§ **Data shown**
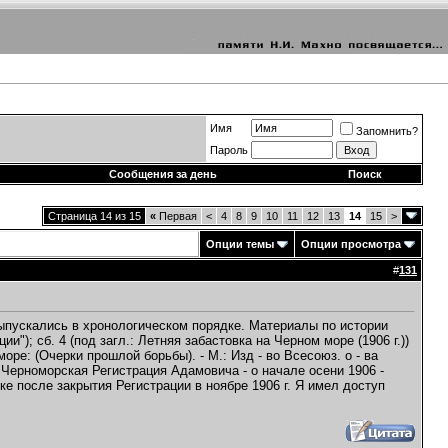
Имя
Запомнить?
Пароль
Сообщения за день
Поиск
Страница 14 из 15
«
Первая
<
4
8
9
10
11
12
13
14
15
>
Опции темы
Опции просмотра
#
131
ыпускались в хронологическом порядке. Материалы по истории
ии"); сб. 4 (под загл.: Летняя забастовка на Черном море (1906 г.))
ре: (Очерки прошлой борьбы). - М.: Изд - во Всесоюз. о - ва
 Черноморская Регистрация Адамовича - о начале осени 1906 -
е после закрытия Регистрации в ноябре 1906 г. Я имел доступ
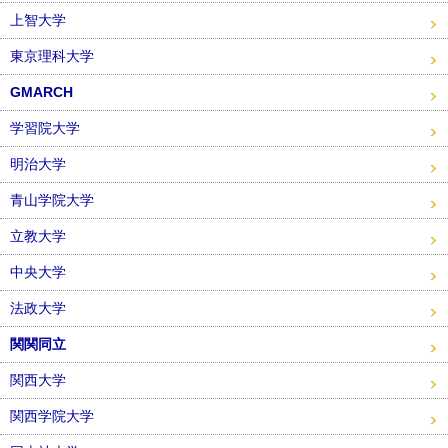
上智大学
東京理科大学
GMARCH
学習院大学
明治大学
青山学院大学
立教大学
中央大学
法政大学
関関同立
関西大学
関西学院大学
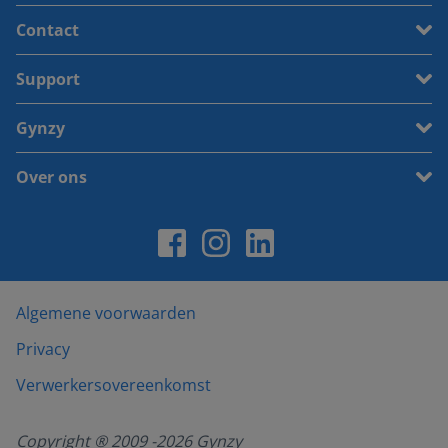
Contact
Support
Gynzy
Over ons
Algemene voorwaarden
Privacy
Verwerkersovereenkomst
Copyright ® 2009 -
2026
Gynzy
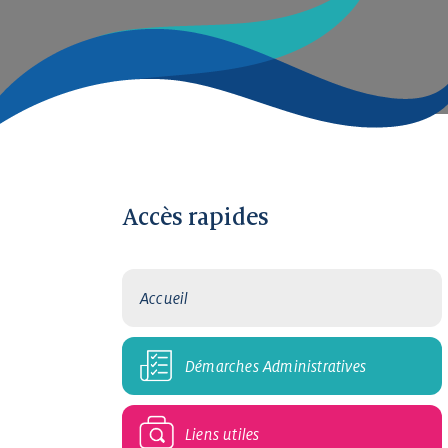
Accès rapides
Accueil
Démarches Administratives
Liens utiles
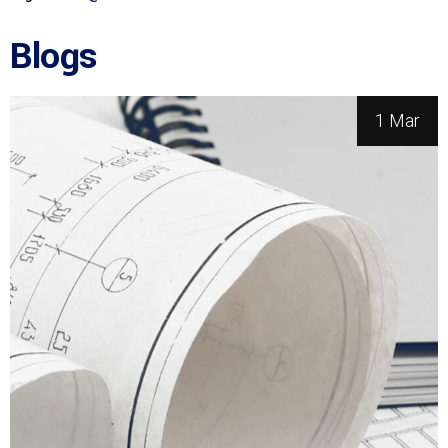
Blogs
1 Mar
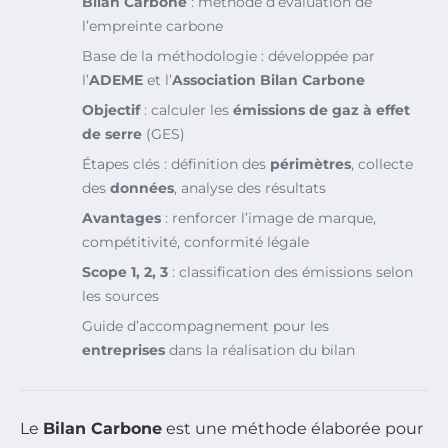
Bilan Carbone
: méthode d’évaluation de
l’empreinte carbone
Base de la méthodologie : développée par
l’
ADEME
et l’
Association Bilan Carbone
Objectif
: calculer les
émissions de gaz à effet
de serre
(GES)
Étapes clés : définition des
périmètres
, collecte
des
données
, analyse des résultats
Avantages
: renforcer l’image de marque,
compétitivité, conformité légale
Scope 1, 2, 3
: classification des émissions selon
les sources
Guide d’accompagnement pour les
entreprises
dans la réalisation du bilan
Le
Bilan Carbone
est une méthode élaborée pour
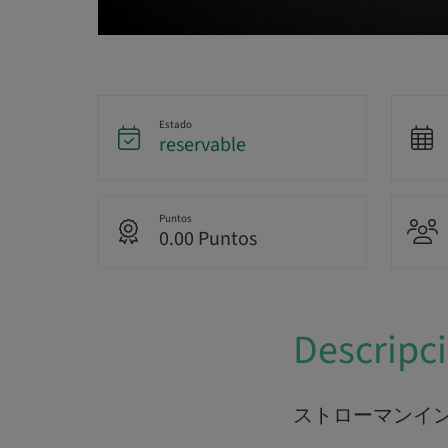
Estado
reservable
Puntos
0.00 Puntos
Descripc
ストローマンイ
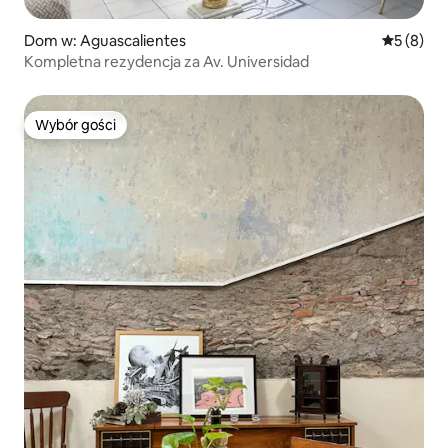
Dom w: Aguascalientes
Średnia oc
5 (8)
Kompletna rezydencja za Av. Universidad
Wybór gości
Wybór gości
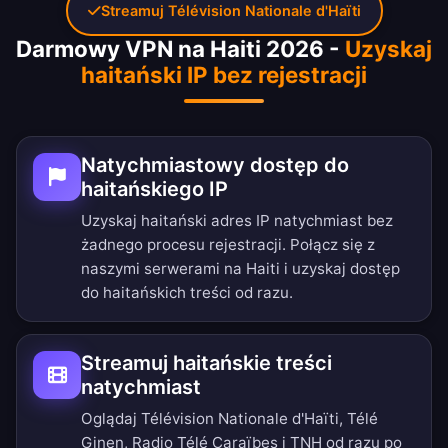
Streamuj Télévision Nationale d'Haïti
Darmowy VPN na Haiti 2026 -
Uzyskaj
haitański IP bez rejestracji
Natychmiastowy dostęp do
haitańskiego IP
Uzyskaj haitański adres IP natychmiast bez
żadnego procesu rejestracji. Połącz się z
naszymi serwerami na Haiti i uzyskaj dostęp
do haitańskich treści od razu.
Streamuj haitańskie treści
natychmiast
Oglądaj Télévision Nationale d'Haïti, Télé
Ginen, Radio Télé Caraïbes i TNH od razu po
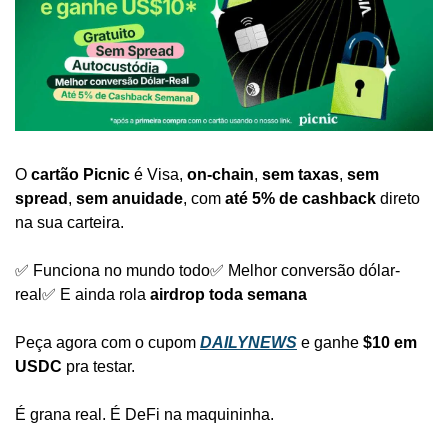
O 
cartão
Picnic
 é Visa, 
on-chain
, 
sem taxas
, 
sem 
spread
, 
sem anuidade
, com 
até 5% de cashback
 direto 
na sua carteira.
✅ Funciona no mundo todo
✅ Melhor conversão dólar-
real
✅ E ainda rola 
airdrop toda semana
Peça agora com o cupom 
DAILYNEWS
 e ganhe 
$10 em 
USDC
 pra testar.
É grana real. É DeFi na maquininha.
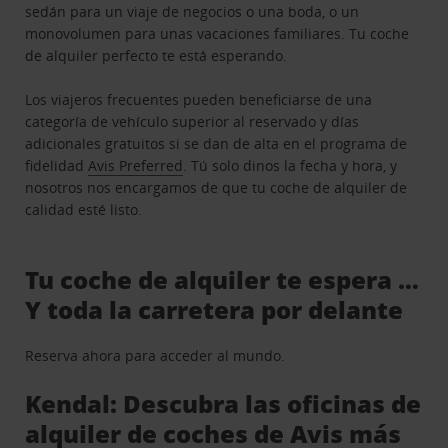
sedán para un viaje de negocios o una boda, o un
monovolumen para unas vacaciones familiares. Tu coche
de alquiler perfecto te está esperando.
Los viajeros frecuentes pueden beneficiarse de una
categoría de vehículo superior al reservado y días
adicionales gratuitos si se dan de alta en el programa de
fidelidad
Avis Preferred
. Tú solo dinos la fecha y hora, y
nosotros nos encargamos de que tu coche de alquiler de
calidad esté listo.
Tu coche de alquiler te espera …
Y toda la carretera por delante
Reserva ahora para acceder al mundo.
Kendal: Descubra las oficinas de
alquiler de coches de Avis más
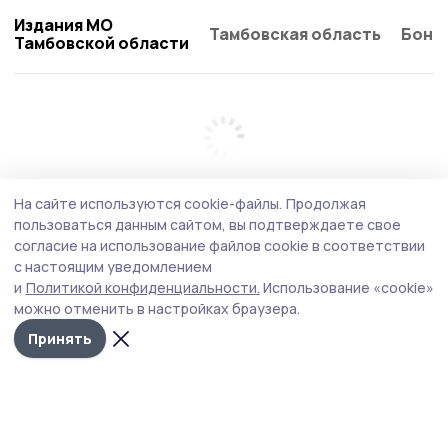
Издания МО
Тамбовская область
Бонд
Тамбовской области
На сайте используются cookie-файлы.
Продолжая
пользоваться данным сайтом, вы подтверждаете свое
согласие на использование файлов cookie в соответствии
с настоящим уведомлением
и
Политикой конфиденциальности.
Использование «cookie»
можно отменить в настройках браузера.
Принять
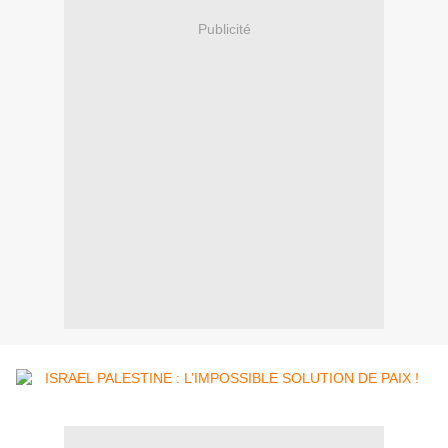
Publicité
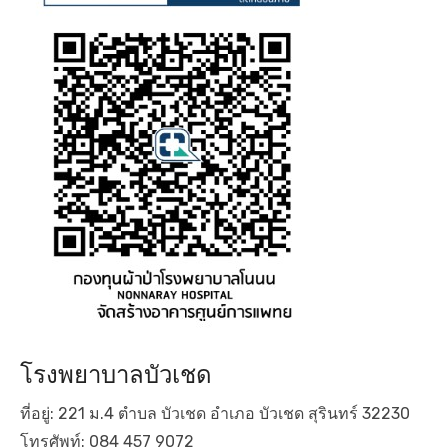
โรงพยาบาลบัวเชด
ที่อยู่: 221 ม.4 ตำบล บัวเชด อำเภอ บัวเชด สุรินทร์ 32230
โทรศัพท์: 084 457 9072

---

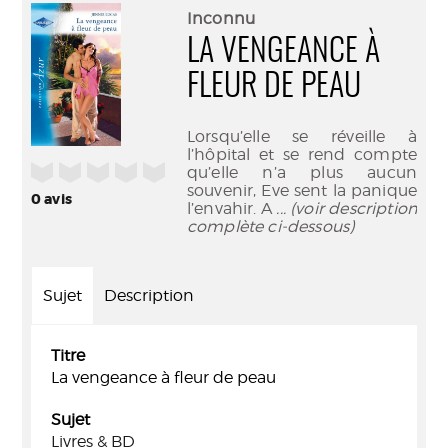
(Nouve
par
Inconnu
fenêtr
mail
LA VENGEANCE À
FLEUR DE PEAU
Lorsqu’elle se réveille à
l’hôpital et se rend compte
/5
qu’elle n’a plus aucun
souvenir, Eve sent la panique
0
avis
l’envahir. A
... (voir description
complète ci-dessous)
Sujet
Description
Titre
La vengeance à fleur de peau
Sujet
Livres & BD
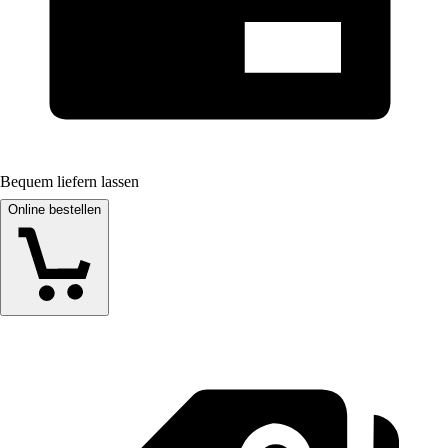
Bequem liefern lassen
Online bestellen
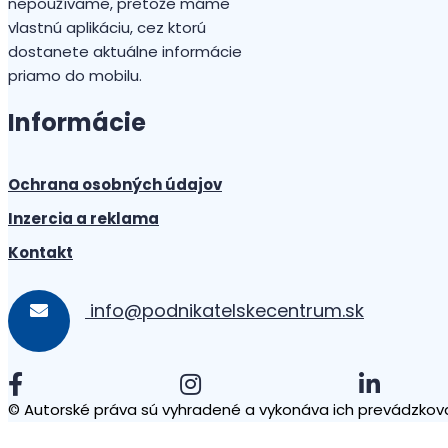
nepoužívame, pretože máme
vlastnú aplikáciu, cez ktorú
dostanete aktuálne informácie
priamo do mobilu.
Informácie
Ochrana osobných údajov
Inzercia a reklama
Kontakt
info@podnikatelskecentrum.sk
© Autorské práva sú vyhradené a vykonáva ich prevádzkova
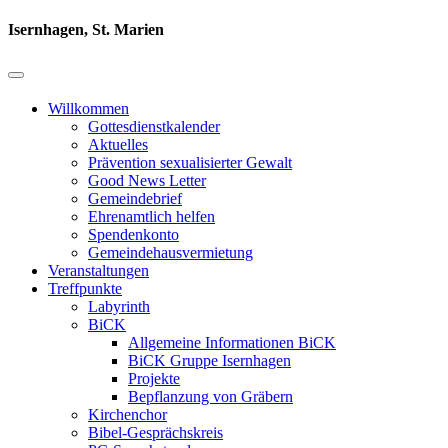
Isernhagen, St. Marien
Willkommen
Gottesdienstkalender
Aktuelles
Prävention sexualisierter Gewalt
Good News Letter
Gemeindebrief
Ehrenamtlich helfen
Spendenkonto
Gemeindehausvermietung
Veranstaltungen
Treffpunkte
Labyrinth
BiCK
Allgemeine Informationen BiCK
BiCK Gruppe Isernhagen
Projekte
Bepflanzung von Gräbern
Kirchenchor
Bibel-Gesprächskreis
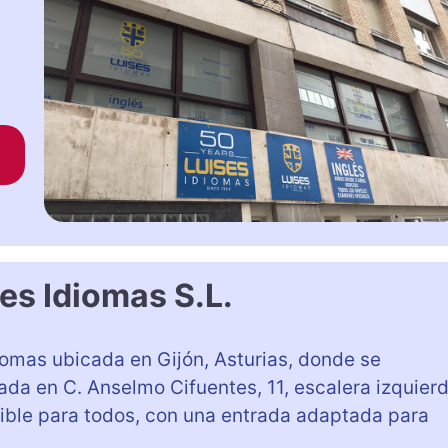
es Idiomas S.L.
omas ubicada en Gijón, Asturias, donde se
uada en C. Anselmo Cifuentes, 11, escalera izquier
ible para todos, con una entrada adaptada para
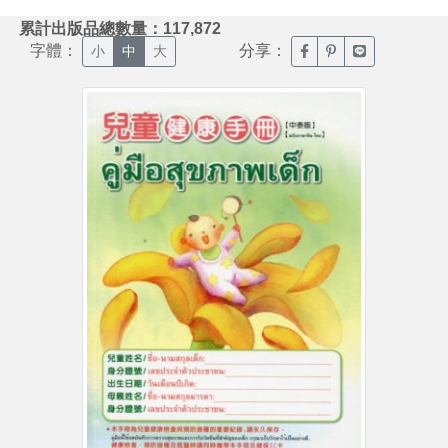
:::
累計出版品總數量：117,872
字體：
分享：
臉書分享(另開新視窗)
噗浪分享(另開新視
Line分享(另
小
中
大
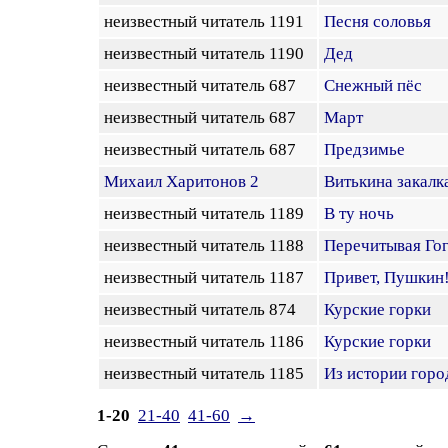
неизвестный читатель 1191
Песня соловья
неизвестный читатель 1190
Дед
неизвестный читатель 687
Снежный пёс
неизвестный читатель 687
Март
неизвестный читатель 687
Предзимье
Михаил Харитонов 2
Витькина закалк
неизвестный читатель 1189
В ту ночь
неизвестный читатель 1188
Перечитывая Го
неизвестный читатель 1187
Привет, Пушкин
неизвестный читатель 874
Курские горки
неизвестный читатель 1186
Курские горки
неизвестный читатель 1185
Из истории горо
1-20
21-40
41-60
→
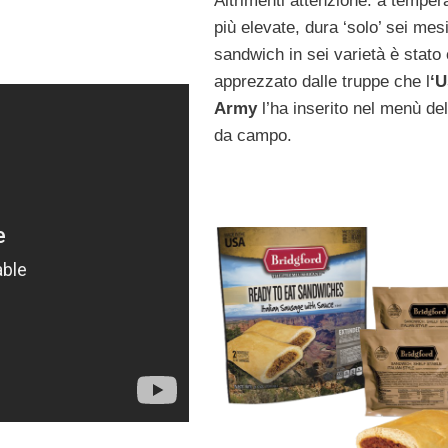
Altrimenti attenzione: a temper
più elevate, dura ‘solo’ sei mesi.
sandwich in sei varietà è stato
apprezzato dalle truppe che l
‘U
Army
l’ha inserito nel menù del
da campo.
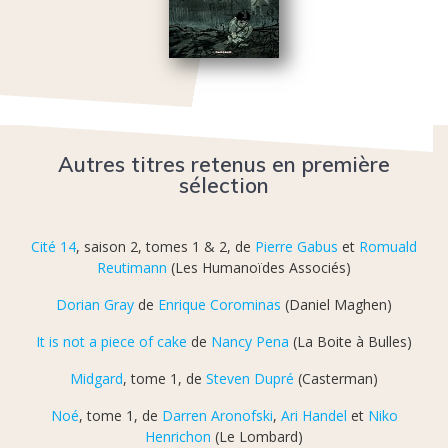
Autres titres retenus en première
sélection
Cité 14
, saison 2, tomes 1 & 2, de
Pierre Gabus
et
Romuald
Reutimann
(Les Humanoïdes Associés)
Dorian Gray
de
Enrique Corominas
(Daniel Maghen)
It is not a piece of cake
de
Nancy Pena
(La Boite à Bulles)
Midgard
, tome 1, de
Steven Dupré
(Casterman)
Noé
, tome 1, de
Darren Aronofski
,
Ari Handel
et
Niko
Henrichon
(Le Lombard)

* * *

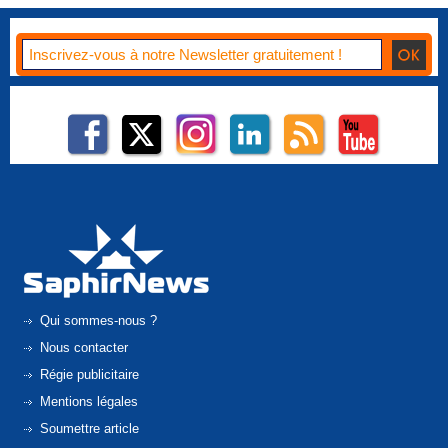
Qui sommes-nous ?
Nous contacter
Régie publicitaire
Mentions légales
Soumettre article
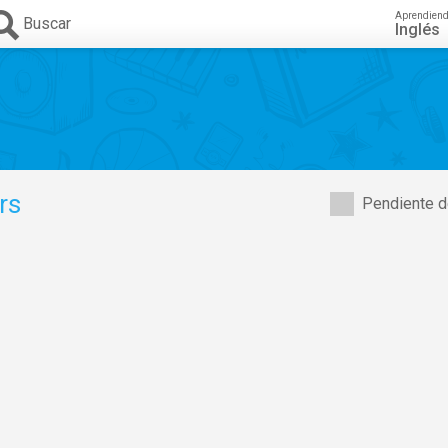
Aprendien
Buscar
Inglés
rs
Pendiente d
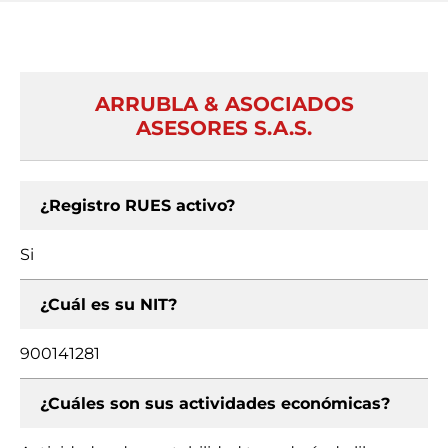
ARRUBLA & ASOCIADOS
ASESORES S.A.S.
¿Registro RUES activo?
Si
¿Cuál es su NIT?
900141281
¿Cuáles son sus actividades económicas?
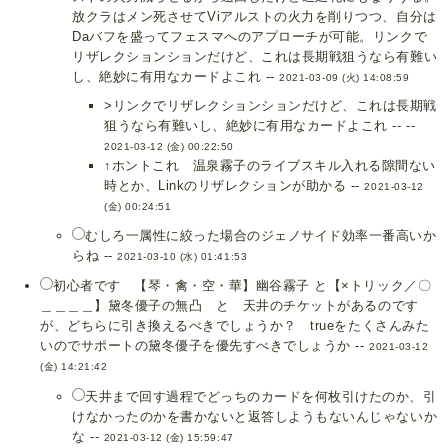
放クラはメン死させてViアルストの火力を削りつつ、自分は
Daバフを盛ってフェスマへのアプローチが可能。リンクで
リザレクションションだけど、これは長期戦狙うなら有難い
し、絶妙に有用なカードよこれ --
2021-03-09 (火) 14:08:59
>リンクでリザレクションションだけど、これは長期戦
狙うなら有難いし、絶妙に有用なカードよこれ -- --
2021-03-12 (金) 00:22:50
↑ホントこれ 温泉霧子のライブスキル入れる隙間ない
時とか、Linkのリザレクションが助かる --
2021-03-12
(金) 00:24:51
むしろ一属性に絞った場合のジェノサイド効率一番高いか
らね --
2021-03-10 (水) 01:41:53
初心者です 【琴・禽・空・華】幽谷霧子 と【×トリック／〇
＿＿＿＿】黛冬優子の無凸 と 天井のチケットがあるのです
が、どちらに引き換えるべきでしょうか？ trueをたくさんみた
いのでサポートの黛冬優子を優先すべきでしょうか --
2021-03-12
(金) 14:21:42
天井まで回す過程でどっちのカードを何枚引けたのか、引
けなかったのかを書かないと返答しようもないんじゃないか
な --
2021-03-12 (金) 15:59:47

§ **Required action**
Above are the records; report how many of their lines hold the string "pour", with no other words.

§ **Solution for this problem**
2